Course Learning Objectives
SPPH 548: From Knowledge to Action in Population Health: Learning Objectives
This course aims to grow students’ competencies to accelerate the movement of knowledge into action. To do so, we will support students to:
- “Think like a marketer.”
- “Think about power,”
- “Think like a movement,”
- “Think like a lobbyist,” and
- “Think like a political scientist”
To develop these skills, students will learn how to:
- Reject the assumption that evidence is the primary factor shaping individual behavior or public policy.
- Anticipate the central role of intuitive psychological processing in human judgement and behaviour.
- Anticipate how a person’s value system informs their interpretation of evidence, along with their support for, or opposition to, knowledge to action (K2A) initiatives.
- Create K2A strategies and messaging that aim to attract supportive, intuitive responses from target audiences by engaging with their priority values.
- Map the power dynamics in a K2A context in order to identify who has the power to make the change called for by the evidence you aim to mobilize, along with who you should work with in your change initiatives.
- Avoid busy work in K2A initiatives by using a strong analysis of the current power dynamics to develop a theory of change that specifies how precisely you predict implementation of the evidence will be achieved, and why.
- Identify strategies to plan a kickoff activity to launch your theory of change.
- Use communication tactics from story telling and marketing to entice people to join your K2A initiative, and act on your theory of change. Specifically, you will learn to
- Create a sense of personal connection with your audience by sharing aspects of your own life as it relates to the K2A theory of change (i.e. Ganz’s story of self).
- Create a sense of belonging in a constituency of like-minded people for your audience (i.e. Ganz’s story of us).
- Create a sense of urgency for your audience by inviting them to take a specific action now to advance the theory of change (i.e. Ganz’s story of now) by drawing on research evidence to paint a picture of the “nightmare” that might happen if there is inaction, and the “dream” we can achieve if action is taken.
- Make your call to action more relatable to your audience by selecting a “brand archetype” and describing the “quest” you are asking your stakeholders to take -- around which you organize your communications (per Sachs’ basic training).
- Create messaging that aims to attract supportive, intuitive responses from target audiences by engaging with their priority values (per Haidt’s moral taste buds).

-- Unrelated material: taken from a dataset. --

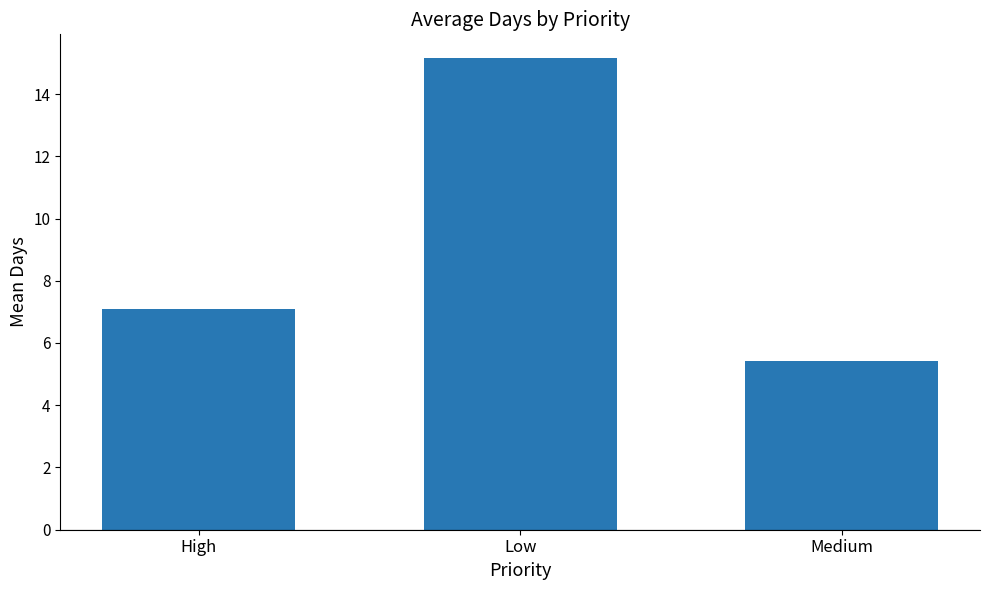

Reading left to right, extract all data points from this chart.

High=7.1	Low=15.2	Medium=5.4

- Increased clarity about the roles and responsibilities, along with risks and opportunities, for public health practitioners and scholars when it comes moving knowledge into action by thinking about power, and thinking like a marketer, movement, lobbyist and political scientist.
Students will achieve these outcomes by learning about, and practicing the use of, several K2A tools that will help them leave the course with a “Field Guide” they can use in the future to plan and implement K2A strategies.